As a California consumer, you may be entitled to recourse under the state’s lemon law if you have purchased a defective vehicle. This process can be delicate, as most consumers face this situation for the first time and may not know their rights.
Unfortunately, in many cases, automakers are unwilling to take responsibility for their defective cars and reimburse consumers. However, you may be able to receive compensation by taking legal action. In this scenario, our California lemon law lawyer tells you what the better option is: litigation or arbitration.
What is Litigation?
Litigation under the Lemon Law typically starts when the owner of the so-called “lemon” files a complaint against the manufacturer with the court. This is done by sending a copy of the complaint, along with a summons, to the defendant. The complaint will list various defects in the vehicle that make it eligible for treatment under the Lemon Law and why the defendant should be held responsible for said defects.
The manufacturer and/or dealer of the defective product has a set amount of time to file an answer to the Lemon Law complaint with the court. This answer explains the defendant’s side of the story and why they believe they are not in violation of the Lemon Law. The plaintiff may respond to the answer with a reply, further explaining their position.
How Does It Work?
Before a trial begins, each side must present its case to a judge in the form of a document called a brief. This outlines the arguments and evidence that will be used during the trial. If a jury is trying the case, then both attorneys for both sides will have the opportunity to question potential jurors. Once the jury has been selected, each side will present their outline of the case in an opening statement.
The court of appeals generally only reviews a case for legal errors. With few exceptions, the court of appeals will not review factual evidence or overturn a jury’s findings of fact. The court of appeals announces its decision in an opinion. If no errors are found, the court of appeals will affirm the verdict. However, if an error is discovered, the court of appeals may reverse the verdict or order a new trial from the lower court.
The losing party in a court case may appeal the decision to a higher court. This is done by submitting briefs and evidence from the original trial to the new court. An appeal can add significant time to the litigation process.
What is Arbitration?
Car manufacturers often use arbitration to avoid having to refund customers for faulty cars. However, getting a refund for a lemon car is not as simple as returning an item to a grocery shop. There is a legal process that must be followed.

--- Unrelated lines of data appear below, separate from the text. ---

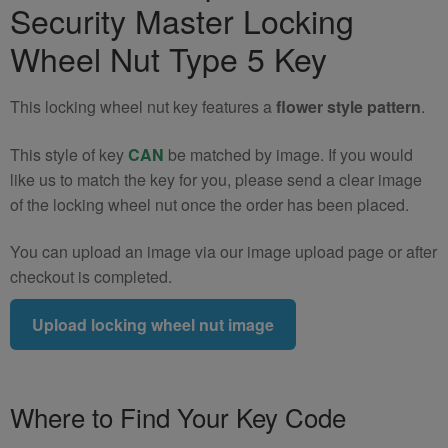
Security Master Locking
R58
Locking
Wheel Nut Type 5 Key
Wheel
Nut
This locking wheel nut key features a
flower style pattern
.
Key
(Type
This style of key
CAN
be matched by image. If you would
5)
like us to match the key for you, please send a clear image
quantity
of the locking wheel nut once the order has been placed.
You can upload an image via our image upload page or after
checkout is completed.
Upload locking wheel nut image
Where to Find Your Key Code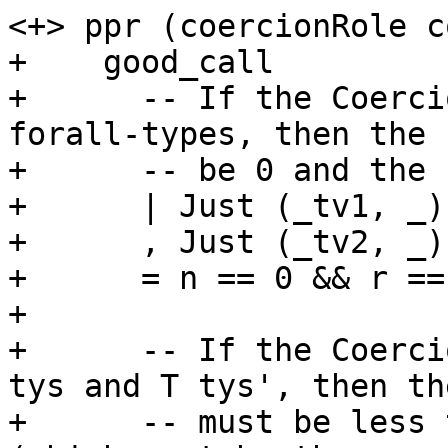
<+> ppr (coercionRole co
+    good_call

+      -- If the Coerci
forall-types, then the 
+      -- be 0 and the 
+      | Just (_tv1, _)
+      , Just (_tv2, _)
+      = n == 0 && r ==
+

+      -- If the Coerci
tys and T tys', then th
+      -- must be less 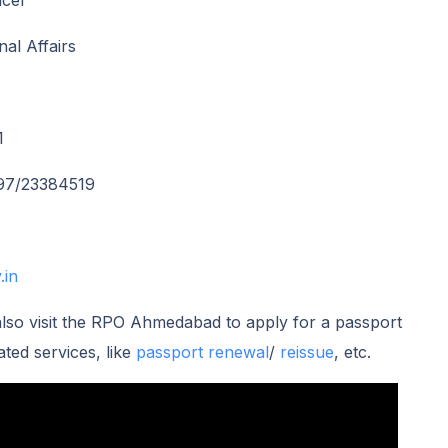
icer
nal Affairs
1
97/23384519
.in
so visit the RPO Ahmedabad to apply for a passport
ated services, like
passport renewal
/
reissue
, etc.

Arbitration is often touted by manufacturers as a “quick and cheap” way to get a refund for defective products. However, in reality, it is usually only quick and cheap for the manufacturer – consumers often lose out in arbitrations, getting no refund at all. If you’re considering arbitration as an option, be aware of the potential downside before going forward.
How Does It Work?
Arbitration is an alternative to taking your case in front of a judge. An arbitrator, or panel of arbitrators, will hear both sides and then make a decision about the defective vehicle and whether or not the manufacturer is liable for a buyback.
As a car owner, you know how frustrating it can be to have a lemon. Auto manufacturers will often try to convince you that taking your claim through the court system will take months or even years and that the court fees and lawyer expenses will end up costing more than the refund you would receive. However, arbitration can resolve your claim in a matter of weeks or less.

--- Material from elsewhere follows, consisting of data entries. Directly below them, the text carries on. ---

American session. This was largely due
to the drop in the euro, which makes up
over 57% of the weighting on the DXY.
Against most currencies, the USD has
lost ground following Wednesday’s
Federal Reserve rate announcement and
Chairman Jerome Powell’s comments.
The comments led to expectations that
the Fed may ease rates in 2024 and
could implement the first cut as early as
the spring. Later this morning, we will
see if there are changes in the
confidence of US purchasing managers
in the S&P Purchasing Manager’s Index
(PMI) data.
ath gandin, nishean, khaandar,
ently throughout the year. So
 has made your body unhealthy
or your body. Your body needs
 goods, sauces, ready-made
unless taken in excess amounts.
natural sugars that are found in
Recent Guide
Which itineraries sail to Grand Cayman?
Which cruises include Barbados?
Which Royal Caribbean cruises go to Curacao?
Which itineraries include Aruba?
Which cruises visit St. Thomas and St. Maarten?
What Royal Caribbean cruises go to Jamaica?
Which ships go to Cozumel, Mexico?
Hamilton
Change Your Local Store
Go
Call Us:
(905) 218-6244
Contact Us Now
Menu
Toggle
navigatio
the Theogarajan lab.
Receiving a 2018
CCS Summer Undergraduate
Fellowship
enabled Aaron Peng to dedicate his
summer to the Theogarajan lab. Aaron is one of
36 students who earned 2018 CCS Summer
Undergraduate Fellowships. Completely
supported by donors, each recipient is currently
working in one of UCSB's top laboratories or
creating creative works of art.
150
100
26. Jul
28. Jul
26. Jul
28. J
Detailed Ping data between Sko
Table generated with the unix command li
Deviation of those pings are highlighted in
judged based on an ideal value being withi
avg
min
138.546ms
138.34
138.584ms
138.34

What is the Better Option?
Arbitration may be less expensive and quicker than litigation, but it’s important to know that the arbitrators are usually paid by the company that you’re in dispute. This could create a bias in their decision-making. If you’re considering arbitration, be sure to do your research and understand all the potential risks involved.
Arbitration may be quicker and cheaper for the manufacturer, but it’s often not in the best interests of the consumer. In many cases, arbitration results in a low-cash settlement, rather than the fair refund the consumer deserves. If you’re faced with lemon, don’t agree to arbitration, no matter how enticing the manufacturer makes it sound.

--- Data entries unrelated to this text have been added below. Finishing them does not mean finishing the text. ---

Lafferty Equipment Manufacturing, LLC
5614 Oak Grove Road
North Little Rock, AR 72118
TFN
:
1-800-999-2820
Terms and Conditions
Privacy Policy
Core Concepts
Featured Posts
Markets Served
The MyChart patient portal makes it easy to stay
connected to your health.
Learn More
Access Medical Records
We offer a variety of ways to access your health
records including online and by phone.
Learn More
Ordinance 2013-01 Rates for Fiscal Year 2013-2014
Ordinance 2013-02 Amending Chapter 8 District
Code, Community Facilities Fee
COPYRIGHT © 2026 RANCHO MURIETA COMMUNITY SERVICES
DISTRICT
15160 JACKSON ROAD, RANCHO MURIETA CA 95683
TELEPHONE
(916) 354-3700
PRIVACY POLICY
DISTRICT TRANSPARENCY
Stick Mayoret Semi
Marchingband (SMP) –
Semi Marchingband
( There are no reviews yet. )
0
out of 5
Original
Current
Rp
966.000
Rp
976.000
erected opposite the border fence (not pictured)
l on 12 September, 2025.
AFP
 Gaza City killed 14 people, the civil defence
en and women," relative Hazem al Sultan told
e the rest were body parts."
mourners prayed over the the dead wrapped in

When you buy or lease a car, always check the contract for a forced arbitration clause. This is another way that automakers try to avoid being held liable for selling defective products.
If you find yourself stuck with a lemon, the best thing you can do is speak to a California lemon law attorney. The manufacturer is not your friend in this situation, their goal is to avoid having to buy back lemons, which are expensive. Not only that, but if one of their vehicles is found to be defective, it damages their reputation.